William Christmas Codman (December 25, 1839 – December 7, 1921) was a prominent silver and jewelry designer for Gorham Manufacturing Company of Providence, Rhode Island.
Codman was born in Norfolk, England, where he studied painting and drawing. He began his career at Ely Cathedral, working under Thomas Gambier Parry during the cathedral’s restoration from 1858 to 1862. He then worked as a designer for abbeys and cathedrals, probably for Sir Gilbert Scott, in the Gothic Revival style. His church designs included communion plate for the See of Liverpool and the Memorial Chapel in Delhi, India; candelabra for St. Paul's in London; and lighting fixtures for the Notre-Dame Cathedral, Luxembourg. He subsequently worked for the Birmingham firm of Elkington & Co., and the London silversmithing company Cox and Son, then from 1884 to 1887 supervised the construction of furniture designed by the English painter Sir Lawrence Alma-Tadema for Messrs. Johnstone, Norman & Company of London. Codman married Emma Rolle in 1865; they had six children.
When in 1891 Gorham Manufacturing Company began their ecclesiastical design department, they hired Codman as their chief designer. He spent two years designing objects for Gorham's display at the 1893 World's Columbian Exposition in Chicago, and afterwards designed most objects that Gorham displayed in subsequent world's fairs.

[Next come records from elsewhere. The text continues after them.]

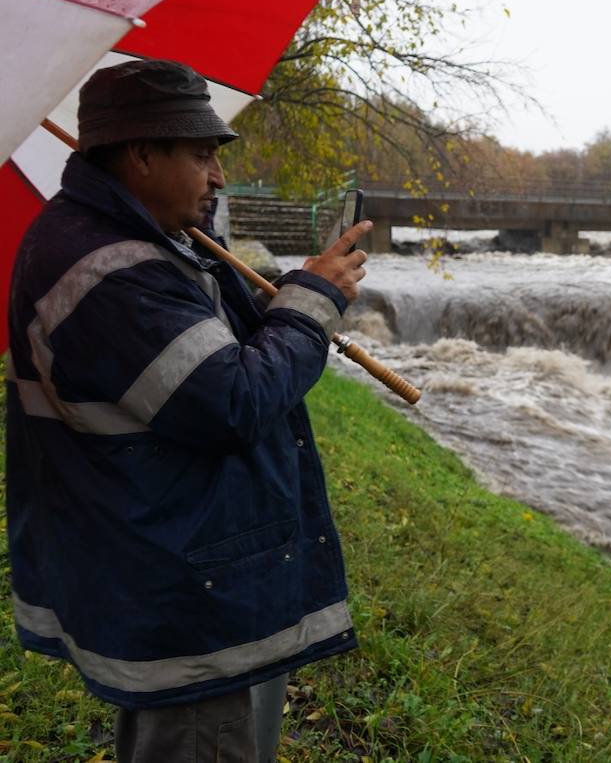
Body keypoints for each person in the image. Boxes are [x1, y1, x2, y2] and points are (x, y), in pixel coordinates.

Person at [5, 59, 370, 761]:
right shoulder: (110, 267)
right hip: (185, 585)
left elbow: (198, 360)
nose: (220, 176)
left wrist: (272, 303)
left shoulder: (144, 241)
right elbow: (232, 399)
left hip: (183, 566)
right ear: (141, 154)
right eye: (203, 155)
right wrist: (308, 305)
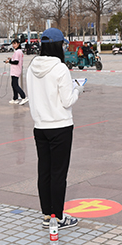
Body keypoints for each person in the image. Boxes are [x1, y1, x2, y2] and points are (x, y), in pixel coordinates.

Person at [26, 27, 82, 230]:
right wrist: (78, 89)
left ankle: (46, 214)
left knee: (44, 172)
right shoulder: (60, 69)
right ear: (58, 45)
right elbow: (67, 101)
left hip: (40, 127)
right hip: (60, 126)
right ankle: (58, 217)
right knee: (59, 173)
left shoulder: (31, 67)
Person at [6, 39, 28, 105]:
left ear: (18, 44)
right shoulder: (19, 52)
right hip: (16, 70)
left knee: (15, 85)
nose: (13, 45)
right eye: (13, 44)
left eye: (15, 44)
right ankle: (15, 98)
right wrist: (11, 59)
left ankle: (24, 97)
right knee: (13, 84)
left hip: (15, 70)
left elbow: (16, 62)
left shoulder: (17, 52)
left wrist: (9, 61)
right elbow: (16, 60)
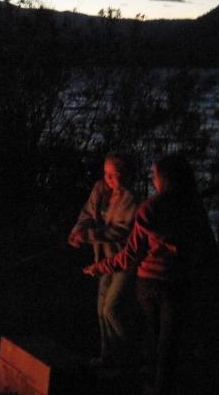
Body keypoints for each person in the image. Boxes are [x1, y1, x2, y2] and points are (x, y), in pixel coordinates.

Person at [86, 154, 216, 395]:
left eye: (155, 176)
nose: (153, 180)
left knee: (153, 338)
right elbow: (208, 246)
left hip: (150, 282)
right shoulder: (194, 208)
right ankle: (159, 385)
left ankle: (148, 382)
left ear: (164, 179)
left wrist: (100, 266)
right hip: (178, 282)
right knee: (170, 341)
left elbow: (130, 253)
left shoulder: (150, 207)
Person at [68, 153, 140, 365]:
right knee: (101, 309)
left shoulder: (131, 200)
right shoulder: (100, 189)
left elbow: (119, 231)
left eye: (113, 175)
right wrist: (77, 231)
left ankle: (131, 354)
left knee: (111, 308)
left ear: (125, 175)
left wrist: (89, 236)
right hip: (103, 258)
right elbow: (87, 213)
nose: (108, 179)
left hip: (124, 260)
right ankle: (107, 357)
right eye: (106, 173)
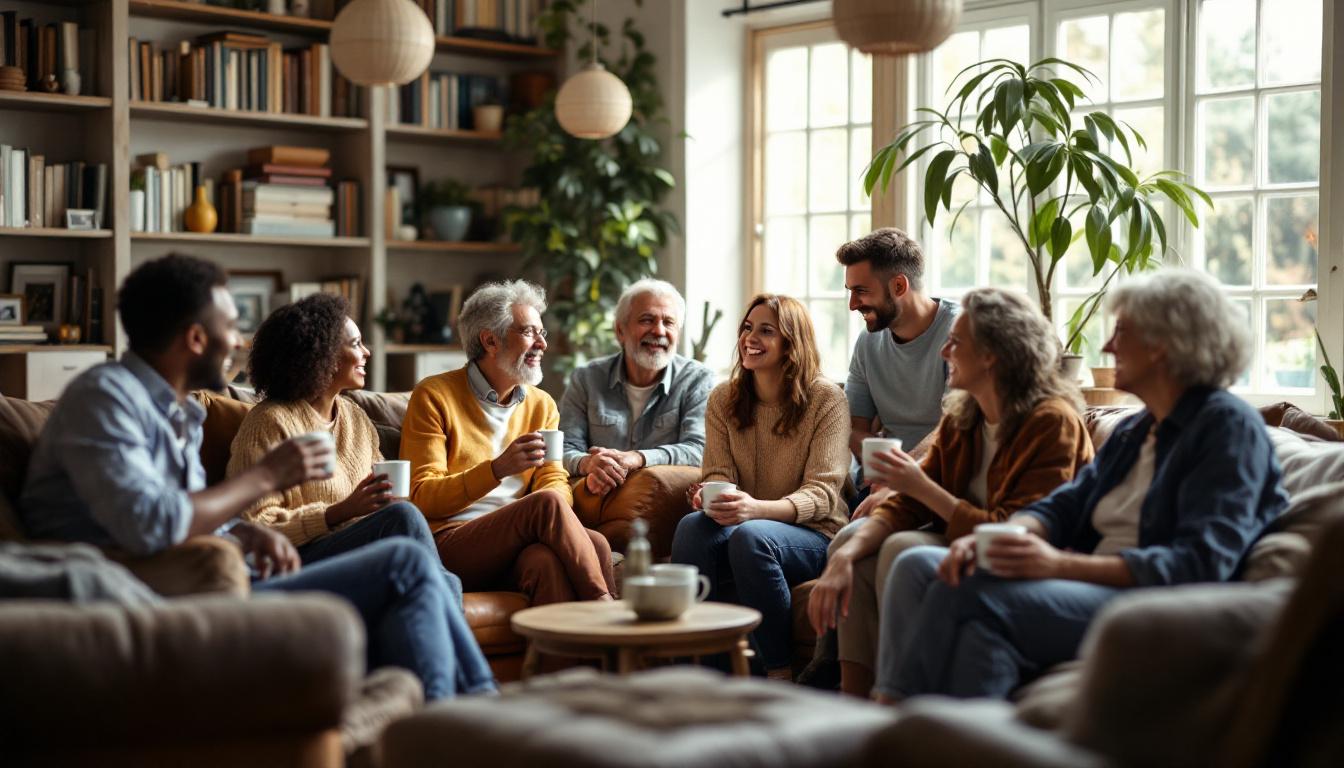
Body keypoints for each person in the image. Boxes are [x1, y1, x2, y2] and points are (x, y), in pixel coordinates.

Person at [19, 254, 493, 700]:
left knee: (406, 570)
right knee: (404, 563)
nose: (240, 342)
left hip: (221, 576)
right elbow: (150, 523)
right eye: (229, 326)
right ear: (196, 339)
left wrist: (242, 532)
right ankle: (464, 718)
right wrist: (266, 478)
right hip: (152, 591)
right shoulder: (105, 399)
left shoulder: (176, 411)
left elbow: (185, 513)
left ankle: (453, 721)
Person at [874, 269, 1288, 702]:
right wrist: (1006, 538)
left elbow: (1199, 564)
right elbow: (1065, 506)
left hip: (1154, 605)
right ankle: (973, 742)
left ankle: (889, 717)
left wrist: (1054, 565)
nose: (1108, 347)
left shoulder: (1226, 428)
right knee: (928, 571)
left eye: (1122, 331)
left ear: (1165, 344)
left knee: (972, 593)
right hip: (1091, 586)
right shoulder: (1138, 429)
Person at [806, 288, 1094, 697]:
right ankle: (856, 699)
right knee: (862, 547)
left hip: (1017, 554)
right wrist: (845, 557)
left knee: (902, 548)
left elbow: (1014, 532)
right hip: (963, 536)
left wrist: (920, 485)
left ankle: (899, 696)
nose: (944, 353)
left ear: (992, 355)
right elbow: (905, 505)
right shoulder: (965, 414)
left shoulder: (1051, 423)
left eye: (956, 343)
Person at [225, 293, 493, 692]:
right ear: (324, 356)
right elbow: (252, 526)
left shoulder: (355, 419)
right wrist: (338, 513)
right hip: (298, 558)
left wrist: (383, 505)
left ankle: (451, 706)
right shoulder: (270, 422)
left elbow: (377, 506)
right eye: (355, 344)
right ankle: (480, 694)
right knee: (408, 529)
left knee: (408, 535)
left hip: (363, 551)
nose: (367, 352)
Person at [670, 294, 850, 680]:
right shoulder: (724, 398)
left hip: (815, 532)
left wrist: (755, 509)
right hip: (749, 521)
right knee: (692, 528)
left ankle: (778, 674)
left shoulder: (826, 399)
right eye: (748, 328)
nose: (751, 338)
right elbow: (717, 471)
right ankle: (698, 667)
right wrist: (712, 496)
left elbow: (823, 494)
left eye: (767, 331)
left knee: (751, 537)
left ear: (791, 343)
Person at [401, 280, 615, 604]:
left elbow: (554, 480)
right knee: (546, 506)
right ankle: (606, 609)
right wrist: (497, 470)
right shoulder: (434, 396)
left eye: (542, 333)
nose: (542, 343)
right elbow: (422, 496)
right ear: (490, 341)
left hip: (513, 539)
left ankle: (568, 655)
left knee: (572, 552)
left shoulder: (542, 404)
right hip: (448, 541)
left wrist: (528, 517)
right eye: (530, 332)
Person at [837, 228, 960, 518]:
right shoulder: (868, 342)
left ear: (899, 286)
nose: (853, 304)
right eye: (850, 292)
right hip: (878, 485)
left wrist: (898, 475)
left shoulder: (961, 333)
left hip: (941, 482)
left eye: (861, 291)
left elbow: (955, 426)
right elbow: (851, 426)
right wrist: (881, 464)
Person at [559, 278, 714, 496]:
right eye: (647, 320)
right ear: (620, 330)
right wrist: (588, 463)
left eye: (669, 322)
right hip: (598, 500)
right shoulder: (586, 378)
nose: (659, 331)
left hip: (660, 503)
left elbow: (700, 450)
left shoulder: (697, 379)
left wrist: (638, 458)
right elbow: (562, 448)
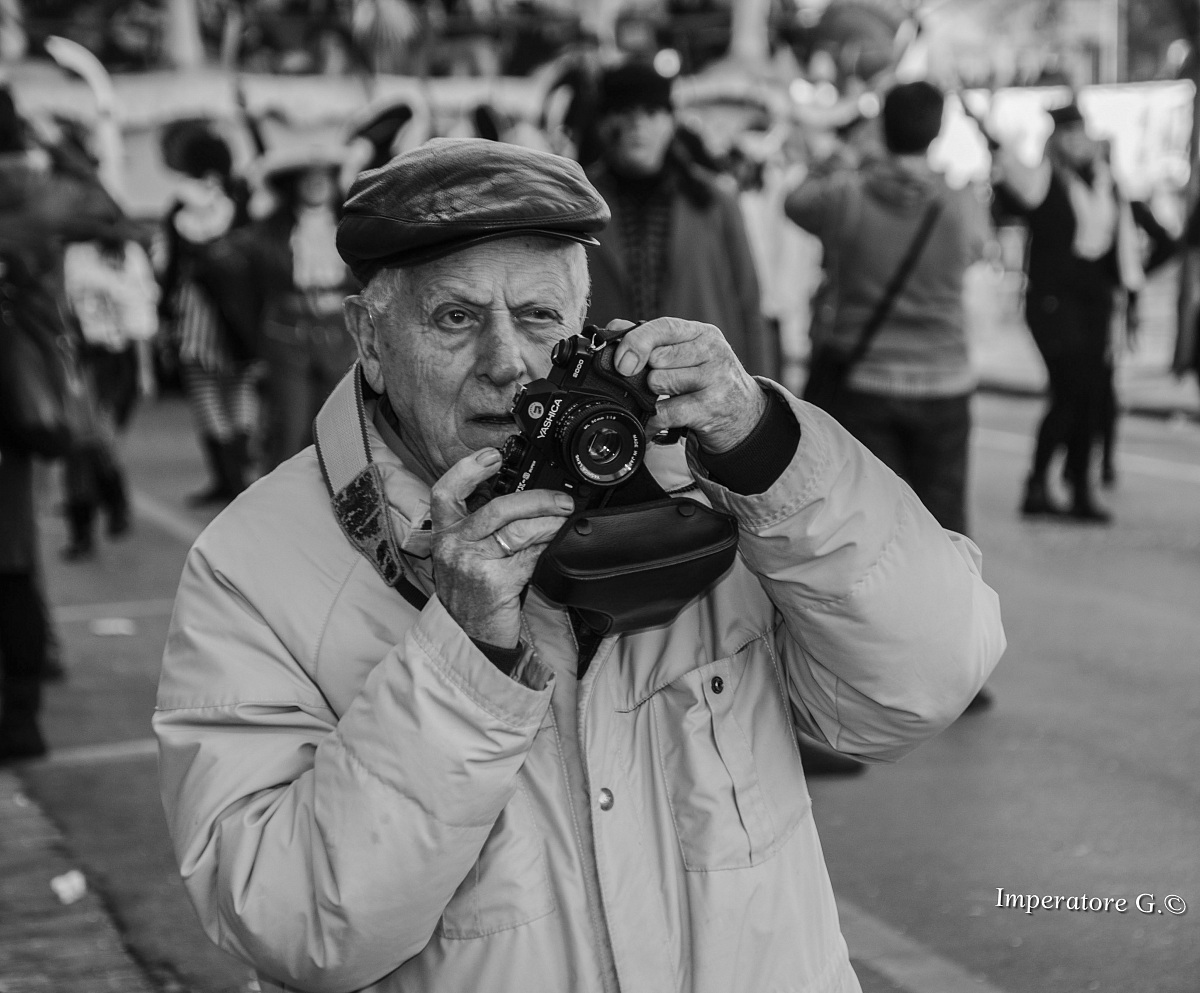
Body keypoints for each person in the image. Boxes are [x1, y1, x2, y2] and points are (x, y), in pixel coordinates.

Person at [155, 137, 1005, 993]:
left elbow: (925, 682)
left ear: (585, 323)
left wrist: (766, 452)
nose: (506, 362)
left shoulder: (691, 478)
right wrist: (464, 657)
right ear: (368, 339)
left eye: (538, 319)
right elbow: (292, 924)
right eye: (455, 318)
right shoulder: (253, 563)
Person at [785, 81, 989, 540]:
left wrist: (844, 152)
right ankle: (950, 608)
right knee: (944, 526)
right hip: (945, 379)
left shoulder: (846, 196)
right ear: (937, 132)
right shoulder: (960, 203)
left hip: (865, 382)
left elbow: (794, 202)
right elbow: (979, 250)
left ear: (882, 127)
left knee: (871, 525)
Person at [0, 84, 122, 761]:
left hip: (15, 390)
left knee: (13, 565)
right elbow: (107, 209)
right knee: (13, 559)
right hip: (20, 403)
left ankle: (22, 704)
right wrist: (62, 148)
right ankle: (25, 701)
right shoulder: (38, 192)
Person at [990, 102, 1160, 523]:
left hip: (1094, 302)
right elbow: (1009, 176)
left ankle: (1076, 484)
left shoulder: (1107, 184)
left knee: (1087, 395)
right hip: (1053, 302)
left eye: (1080, 132)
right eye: (1067, 134)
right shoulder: (1043, 179)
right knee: (1070, 391)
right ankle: (1040, 483)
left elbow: (1122, 250)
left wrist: (1131, 292)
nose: (1076, 142)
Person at [583, 61, 776, 379]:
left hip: (700, 382)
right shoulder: (579, 200)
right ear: (603, 122)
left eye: (651, 113)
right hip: (605, 384)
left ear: (671, 121)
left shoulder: (712, 200)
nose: (637, 126)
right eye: (625, 113)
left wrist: (761, 398)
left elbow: (748, 304)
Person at [207, 146, 357, 473]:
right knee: (289, 430)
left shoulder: (353, 226)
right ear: (294, 185)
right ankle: (278, 509)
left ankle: (335, 508)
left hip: (340, 334)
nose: (316, 185)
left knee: (340, 431)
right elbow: (221, 258)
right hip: (287, 335)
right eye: (308, 179)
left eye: (323, 178)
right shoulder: (269, 230)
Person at [157, 123, 255, 506]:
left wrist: (164, 313)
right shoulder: (240, 198)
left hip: (197, 310)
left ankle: (225, 476)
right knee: (240, 388)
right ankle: (241, 471)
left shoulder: (181, 204)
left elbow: (170, 266)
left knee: (205, 390)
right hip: (241, 311)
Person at [59, 233, 159, 560]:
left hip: (118, 359)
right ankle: (84, 527)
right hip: (78, 357)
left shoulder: (127, 252)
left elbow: (140, 313)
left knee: (103, 437)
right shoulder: (68, 251)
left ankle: (114, 502)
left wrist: (145, 371)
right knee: (78, 443)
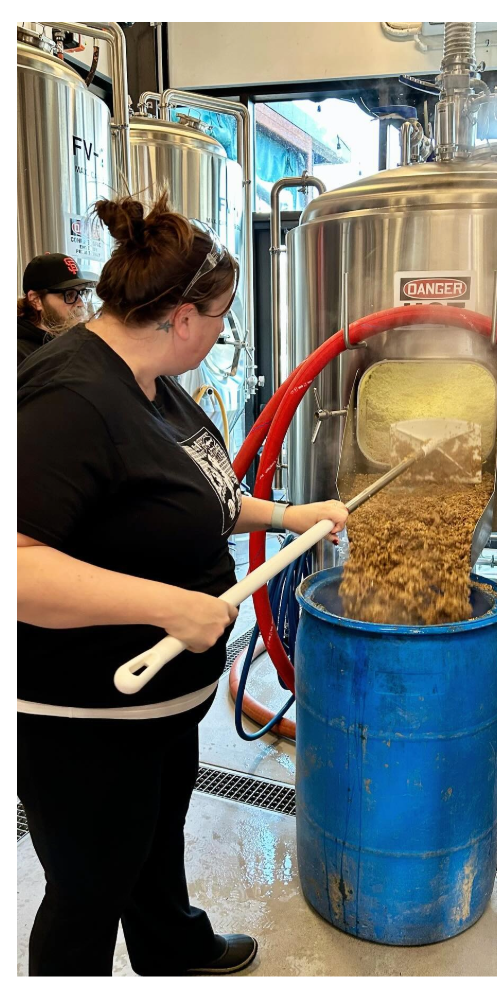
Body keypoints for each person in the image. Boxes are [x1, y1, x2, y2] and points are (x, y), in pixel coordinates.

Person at [16, 196, 350, 975]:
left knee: (154, 840)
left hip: (161, 702)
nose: (220, 337)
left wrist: (292, 512)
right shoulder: (69, 396)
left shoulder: (151, 378)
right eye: (223, 320)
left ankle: (169, 945)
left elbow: (195, 499)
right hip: (84, 715)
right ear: (184, 317)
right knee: (88, 888)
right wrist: (169, 606)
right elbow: (20, 564)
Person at [18, 251, 96, 363]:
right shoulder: (19, 354)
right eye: (69, 295)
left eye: (82, 293)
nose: (81, 303)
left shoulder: (73, 340)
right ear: (36, 300)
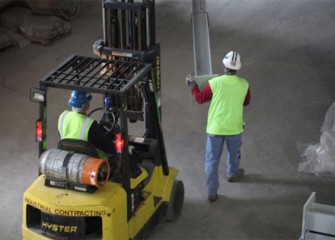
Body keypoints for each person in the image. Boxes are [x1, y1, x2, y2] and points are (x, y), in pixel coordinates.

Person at [186, 51, 251, 202]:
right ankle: (232, 173)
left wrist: (193, 86)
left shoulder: (215, 83)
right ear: (237, 68)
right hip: (235, 128)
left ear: (224, 66)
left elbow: (200, 99)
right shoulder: (244, 84)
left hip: (215, 129)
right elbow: (246, 102)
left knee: (212, 160)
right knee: (234, 153)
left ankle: (212, 192)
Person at [58, 90, 115, 160]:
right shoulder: (90, 124)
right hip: (88, 161)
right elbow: (106, 146)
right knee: (112, 154)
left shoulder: (63, 116)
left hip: (69, 157)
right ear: (86, 106)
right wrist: (114, 147)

He was particularly active in designing Gorham silverware, and is credited with fifty-five flatware patterns. His most famous Gorham work, however, was Martelé, a line of Art Nouveau style furniture unveiled in 1900 at the Exposition Universelle in Paris.
In 1914, at age seventy-five, Codman retired from Gorham and returned to England, where he died in 1921 at his home in Woking, Surrey.